Martedì 29 Ottobre 2013 10:33
Marco Milanese, ex deputato Pdl e consigliere di Tremonti
Al professore un compenso di 194.332 euro. Dalla risposta del Mef a una interrogazione del M5S emerge che il Consiglio di disciplina della Scuola ha sospeso l'azione disciplinare avviata dal rettore.
In attesa che le inchieste penali si concludano.Marco Milanese, ex deputato Pdl e consigliere di Tremonti, è tornato a insegnare alla Scuola superiore dell'economia e delle finanze. Nonostante una condanna a otto mesi e le inchieste in corso in tre procure per svariati reati, il suo nome compare tra i professori ordinari della Scuola che dovrebbe preparare i funzionari dell'amministrazione finanziaria. I vertici della Scuola, dunque, hanno reintegrato Milanese al termine dell'aspettativa concessa durante il mandato parlamentare nonostante il 'professore', assunto a suo tempo più per meriti politici che scientifici, abbia mostrato, stando alle accuse, una spiccata propensione all'illegalità. Non abbiamo motivo di dubitare che la Scuola abbia rispettato formalmente le norme e le regole. Ed è proprio questo il punto. Le regole. Come è possibile che una pubblica amministrazione che pretende di essere severa con i dipendenti dei livelli più bassi non si preoccupi di ciò che succede nei posti di maggior rilievo. E alcuni incarichi conferiti dalla Ssef sono certamente evidenti esempi di pratiche abnormi diffuse tra le alte burocrazie pubbliche, troppo spesso pronte a sfruttare opportunità e regole per fini personali. Scorrendo l'elenco dei professori ordinari della Scuola, oltre al citato Milanese, che guadagna 194.332 euro l'anno, troviamo, tra gli altri, Vincenzo Fortunato, ex capo di gabinetto di Tremonti, con 301.320 euro, Marco Pinto, ex capo dell'ufficio legislativo del Mef, con lo stesso stipendio, ora in aspettativa, e Gaetano Caputi, anch'egli un tempo all'ufficio legislativo del Mef e ora fuori ruolo in quanto direttore generale della Consob. Tutti personaggi che in forza di una "normetta" ad hoc sono stati nominati professori ordinari della Scuola senza alcun concorso e hanno utilizzato la Scuola per 'arrotondare', si fa per dire, il loro già generoso stipendio.
=-=-=-=-=
Compito A: Indica solo il numero di righe dei record che contengono la stringa "markup", tenendo conto di maiuscole e minuscole.

[Dati registrati]
=-=-=-=-=
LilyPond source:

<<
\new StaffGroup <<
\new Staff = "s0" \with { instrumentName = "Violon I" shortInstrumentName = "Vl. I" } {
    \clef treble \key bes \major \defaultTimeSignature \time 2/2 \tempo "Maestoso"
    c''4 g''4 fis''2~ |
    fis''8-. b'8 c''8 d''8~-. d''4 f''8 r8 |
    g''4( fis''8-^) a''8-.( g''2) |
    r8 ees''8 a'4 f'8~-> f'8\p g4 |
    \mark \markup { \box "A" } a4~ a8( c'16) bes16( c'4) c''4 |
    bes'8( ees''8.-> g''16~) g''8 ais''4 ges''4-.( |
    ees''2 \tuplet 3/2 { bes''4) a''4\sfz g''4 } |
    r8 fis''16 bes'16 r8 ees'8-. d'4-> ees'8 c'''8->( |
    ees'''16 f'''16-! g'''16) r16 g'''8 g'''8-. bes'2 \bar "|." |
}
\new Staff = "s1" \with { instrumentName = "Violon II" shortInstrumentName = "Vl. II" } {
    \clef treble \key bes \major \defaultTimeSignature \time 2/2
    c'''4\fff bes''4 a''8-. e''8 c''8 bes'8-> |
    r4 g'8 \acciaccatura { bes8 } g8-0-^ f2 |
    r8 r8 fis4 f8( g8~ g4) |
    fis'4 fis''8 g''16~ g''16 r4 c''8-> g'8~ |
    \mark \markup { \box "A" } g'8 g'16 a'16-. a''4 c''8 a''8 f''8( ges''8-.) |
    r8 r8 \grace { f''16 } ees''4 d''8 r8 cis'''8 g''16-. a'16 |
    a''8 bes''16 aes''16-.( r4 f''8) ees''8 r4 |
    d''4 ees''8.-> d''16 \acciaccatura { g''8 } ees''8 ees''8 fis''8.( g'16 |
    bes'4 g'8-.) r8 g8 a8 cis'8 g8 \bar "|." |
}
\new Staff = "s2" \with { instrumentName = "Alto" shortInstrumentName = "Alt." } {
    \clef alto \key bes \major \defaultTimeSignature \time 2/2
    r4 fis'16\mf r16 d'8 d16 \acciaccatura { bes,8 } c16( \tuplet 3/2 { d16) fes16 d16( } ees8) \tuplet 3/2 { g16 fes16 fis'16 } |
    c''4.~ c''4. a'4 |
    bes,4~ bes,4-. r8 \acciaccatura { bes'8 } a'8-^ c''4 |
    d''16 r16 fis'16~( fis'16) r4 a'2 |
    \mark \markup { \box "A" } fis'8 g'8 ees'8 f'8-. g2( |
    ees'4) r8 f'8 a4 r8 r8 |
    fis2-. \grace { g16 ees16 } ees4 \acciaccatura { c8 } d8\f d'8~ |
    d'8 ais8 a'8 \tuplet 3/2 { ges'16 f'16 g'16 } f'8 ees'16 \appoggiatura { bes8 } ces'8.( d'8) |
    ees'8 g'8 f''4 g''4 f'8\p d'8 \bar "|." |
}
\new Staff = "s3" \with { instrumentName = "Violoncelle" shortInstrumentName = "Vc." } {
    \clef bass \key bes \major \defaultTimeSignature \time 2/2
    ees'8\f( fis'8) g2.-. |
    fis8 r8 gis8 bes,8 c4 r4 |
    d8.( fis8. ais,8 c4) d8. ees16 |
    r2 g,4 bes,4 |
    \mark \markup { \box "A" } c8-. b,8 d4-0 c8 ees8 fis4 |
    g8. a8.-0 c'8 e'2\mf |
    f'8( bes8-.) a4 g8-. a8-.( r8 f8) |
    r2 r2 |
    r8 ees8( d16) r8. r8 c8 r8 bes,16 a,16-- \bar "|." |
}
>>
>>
=-=-=-=-=
Compito B: Secondo l'estratto del documento, quale compenso annuo percepisce Vincenzo Fortunato come professore ordinario della Scuola?

Soluzione del compito A: 4

Soluzione del compito B: 301.320 euro.